====== Data in this exercise ======

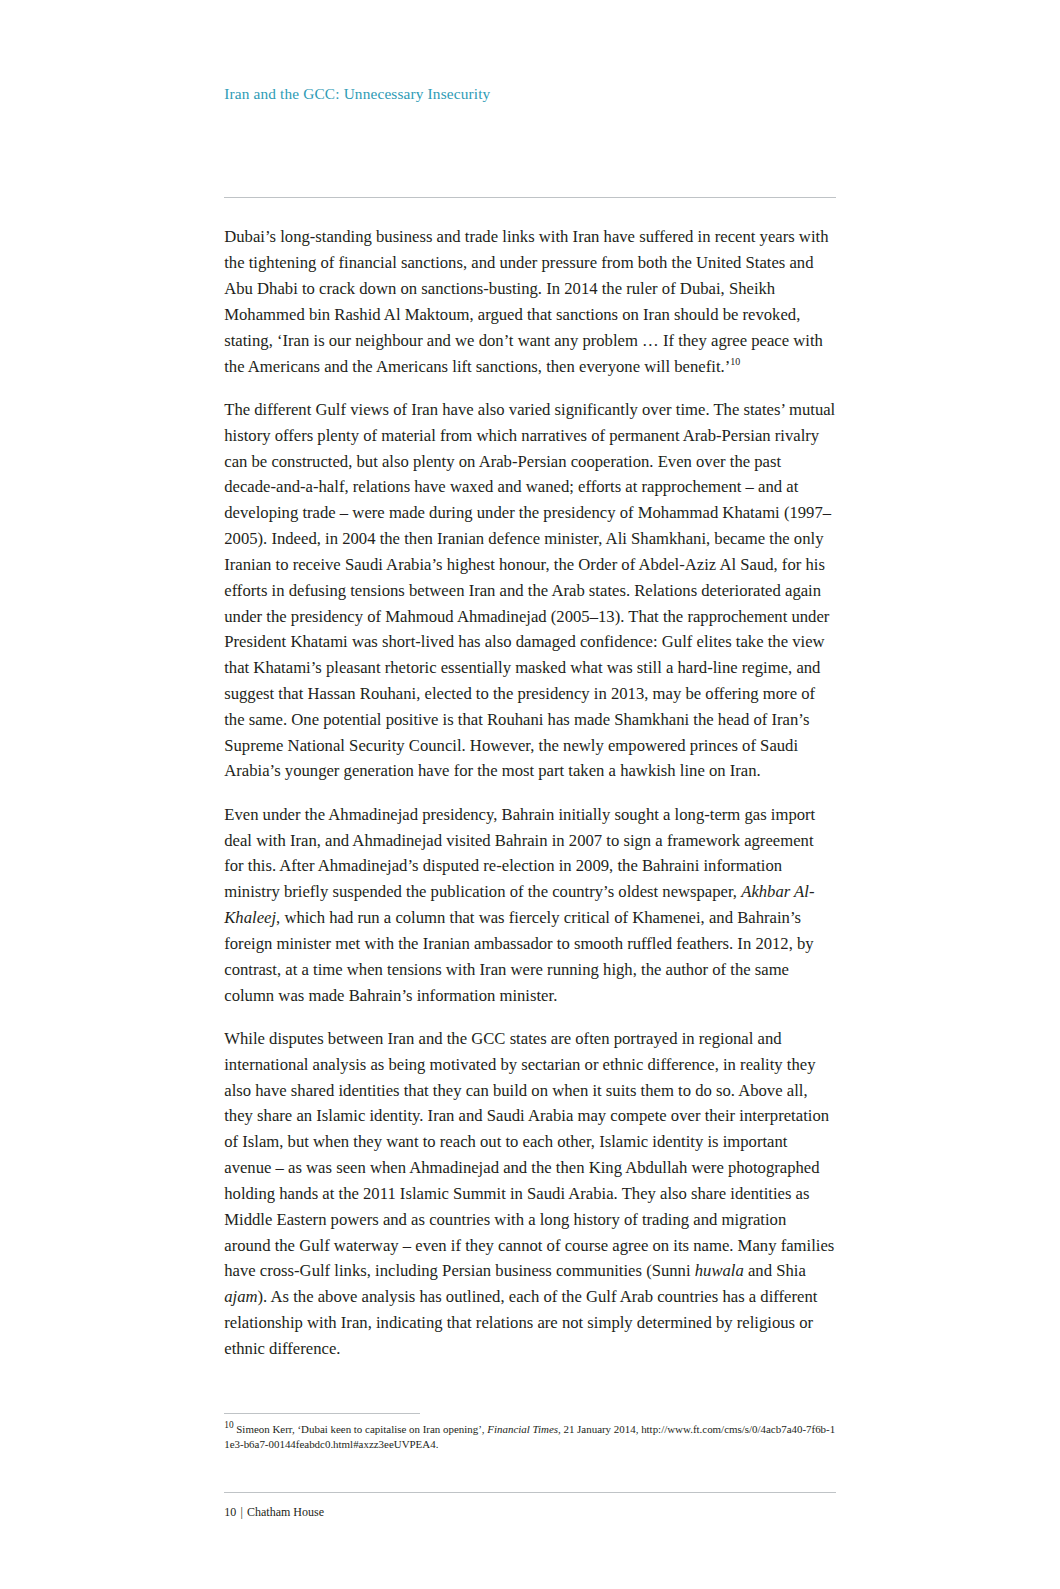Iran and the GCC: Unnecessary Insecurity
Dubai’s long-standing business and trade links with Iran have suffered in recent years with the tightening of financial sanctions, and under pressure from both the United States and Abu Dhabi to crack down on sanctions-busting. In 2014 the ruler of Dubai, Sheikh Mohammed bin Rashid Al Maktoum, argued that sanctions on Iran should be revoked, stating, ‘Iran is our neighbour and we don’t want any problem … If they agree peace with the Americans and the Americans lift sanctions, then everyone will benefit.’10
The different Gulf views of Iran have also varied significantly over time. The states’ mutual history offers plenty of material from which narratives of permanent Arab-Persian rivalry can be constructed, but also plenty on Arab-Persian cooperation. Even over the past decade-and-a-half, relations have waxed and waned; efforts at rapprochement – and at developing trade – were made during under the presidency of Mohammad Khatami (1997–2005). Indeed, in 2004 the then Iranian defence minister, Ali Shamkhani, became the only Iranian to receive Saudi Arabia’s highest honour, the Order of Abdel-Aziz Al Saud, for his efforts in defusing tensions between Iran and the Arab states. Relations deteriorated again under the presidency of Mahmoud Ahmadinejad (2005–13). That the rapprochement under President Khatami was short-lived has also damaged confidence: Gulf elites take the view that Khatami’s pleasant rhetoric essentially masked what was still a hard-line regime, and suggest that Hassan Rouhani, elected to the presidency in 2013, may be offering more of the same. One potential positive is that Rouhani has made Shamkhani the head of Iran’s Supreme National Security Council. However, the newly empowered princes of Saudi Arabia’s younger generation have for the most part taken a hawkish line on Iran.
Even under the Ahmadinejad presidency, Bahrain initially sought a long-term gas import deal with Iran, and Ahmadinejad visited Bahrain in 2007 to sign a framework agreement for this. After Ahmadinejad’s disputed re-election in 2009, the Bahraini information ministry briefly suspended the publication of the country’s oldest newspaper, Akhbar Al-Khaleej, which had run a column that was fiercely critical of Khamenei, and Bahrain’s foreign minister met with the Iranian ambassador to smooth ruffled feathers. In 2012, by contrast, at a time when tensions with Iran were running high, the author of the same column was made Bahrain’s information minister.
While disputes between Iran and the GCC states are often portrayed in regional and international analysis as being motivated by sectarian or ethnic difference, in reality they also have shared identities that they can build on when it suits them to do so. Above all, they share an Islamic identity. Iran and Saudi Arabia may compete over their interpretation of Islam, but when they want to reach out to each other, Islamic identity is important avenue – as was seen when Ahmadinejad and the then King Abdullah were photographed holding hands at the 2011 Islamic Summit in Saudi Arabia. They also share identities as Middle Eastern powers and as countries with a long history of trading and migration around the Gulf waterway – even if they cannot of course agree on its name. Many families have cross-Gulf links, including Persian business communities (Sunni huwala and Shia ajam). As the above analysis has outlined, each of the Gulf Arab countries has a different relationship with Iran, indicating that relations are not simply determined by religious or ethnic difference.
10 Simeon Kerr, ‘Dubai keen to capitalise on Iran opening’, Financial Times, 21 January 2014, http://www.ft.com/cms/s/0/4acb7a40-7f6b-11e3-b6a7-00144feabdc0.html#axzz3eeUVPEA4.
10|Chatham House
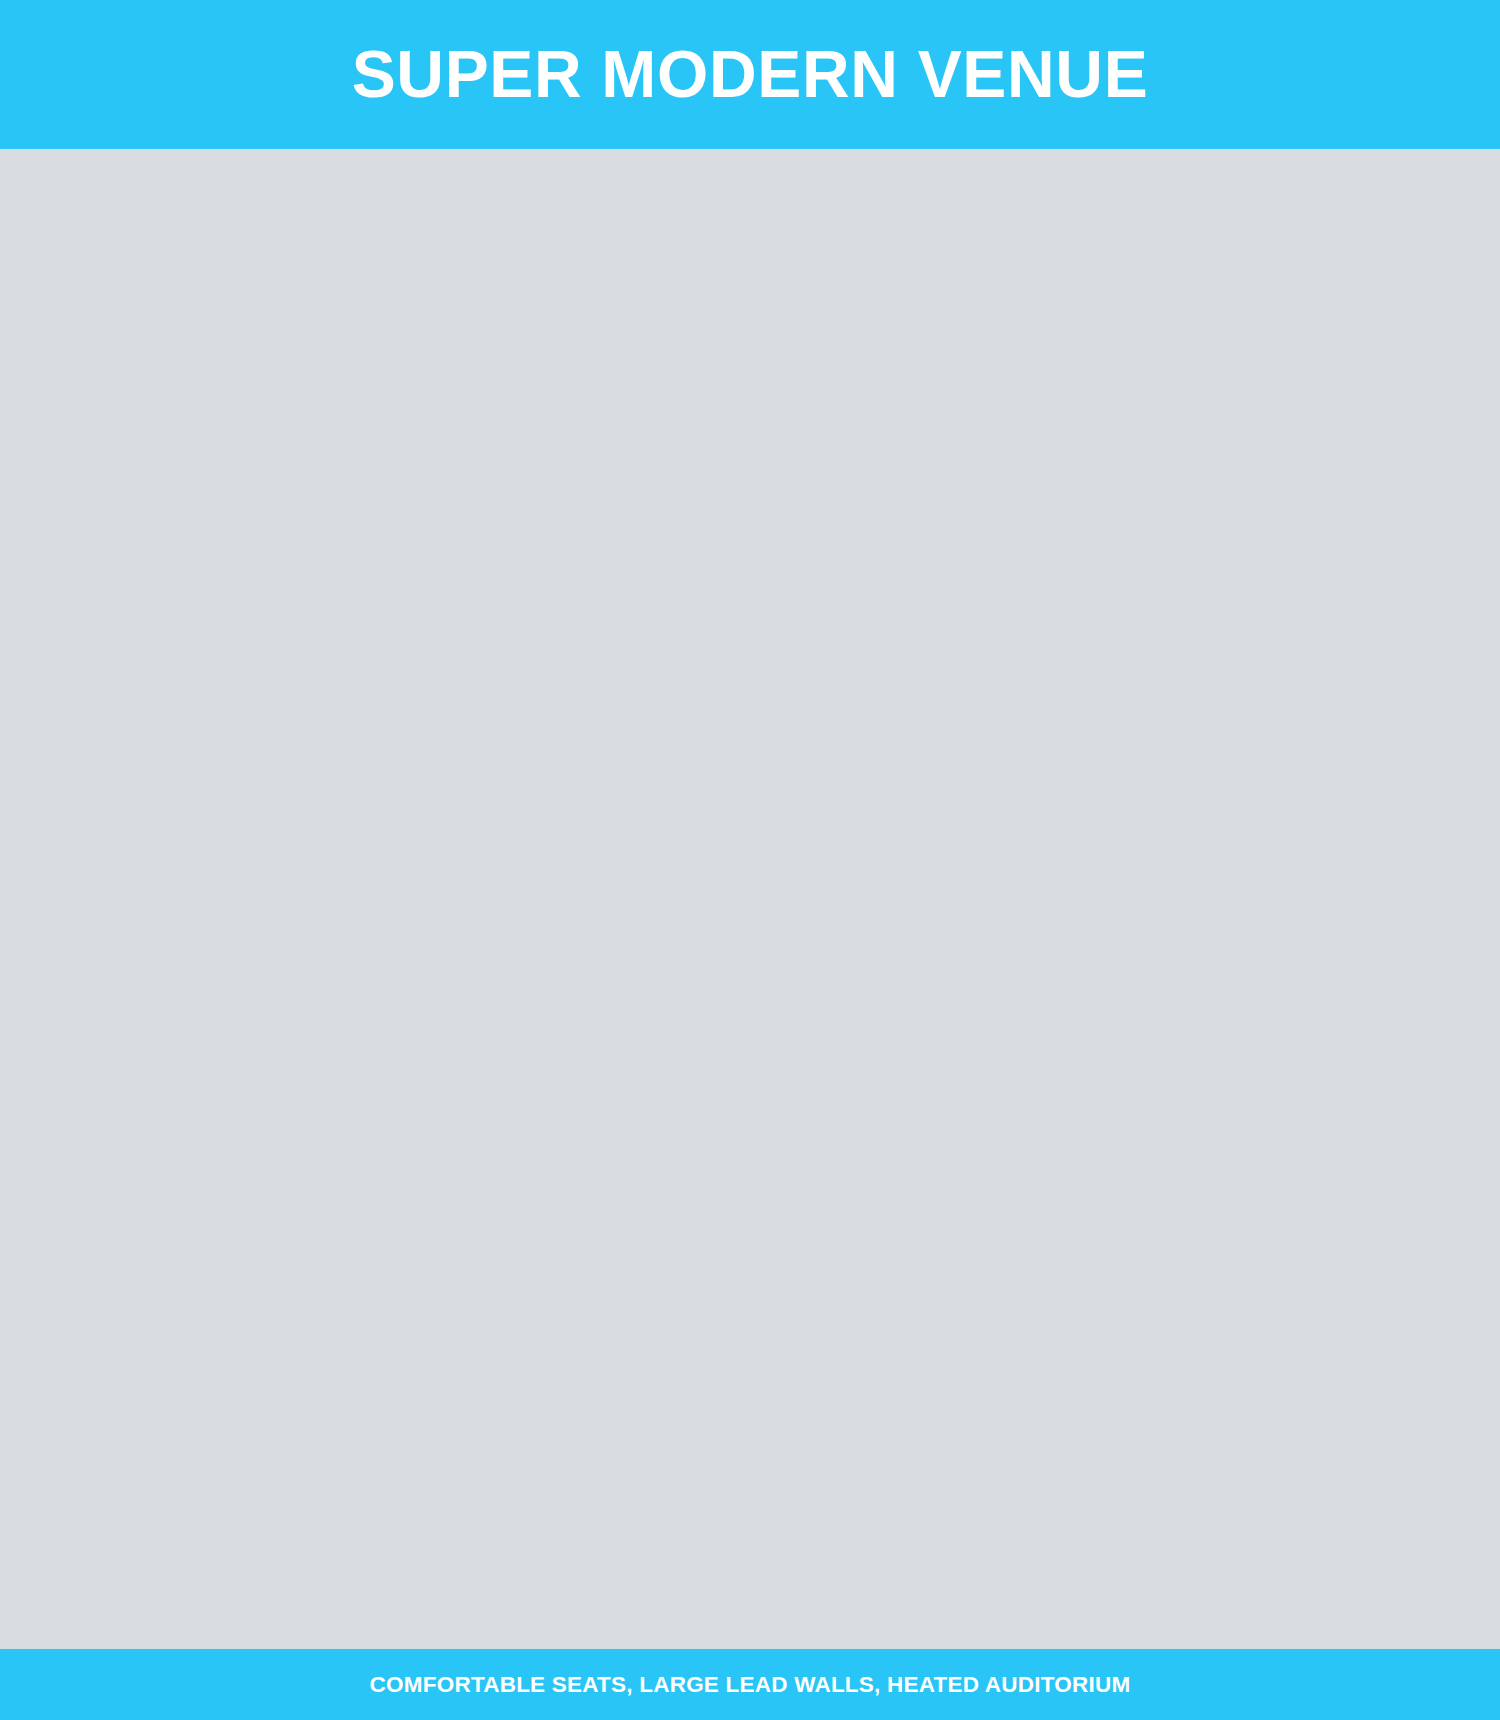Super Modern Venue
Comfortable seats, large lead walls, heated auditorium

======

Repeat only the lines from the one holding "10 Simeon Kerr, ‘Dubai" through the last line of the data, inclusive. Keep the pictures out.

Task output:
10 Simeon Kerr, ‘Dubai keen to capitalise on Iran opening’, Financial Times, 21 January 2014, http://www.ft.com/cms/s/0/4acb7a40-7f6b-11e3-b6a7-00144feabdc0.html#axzz3eeUVPEA4.
10|Chatham House
Super Modern Venue
Comfortable seats, large lead walls, heated auditorium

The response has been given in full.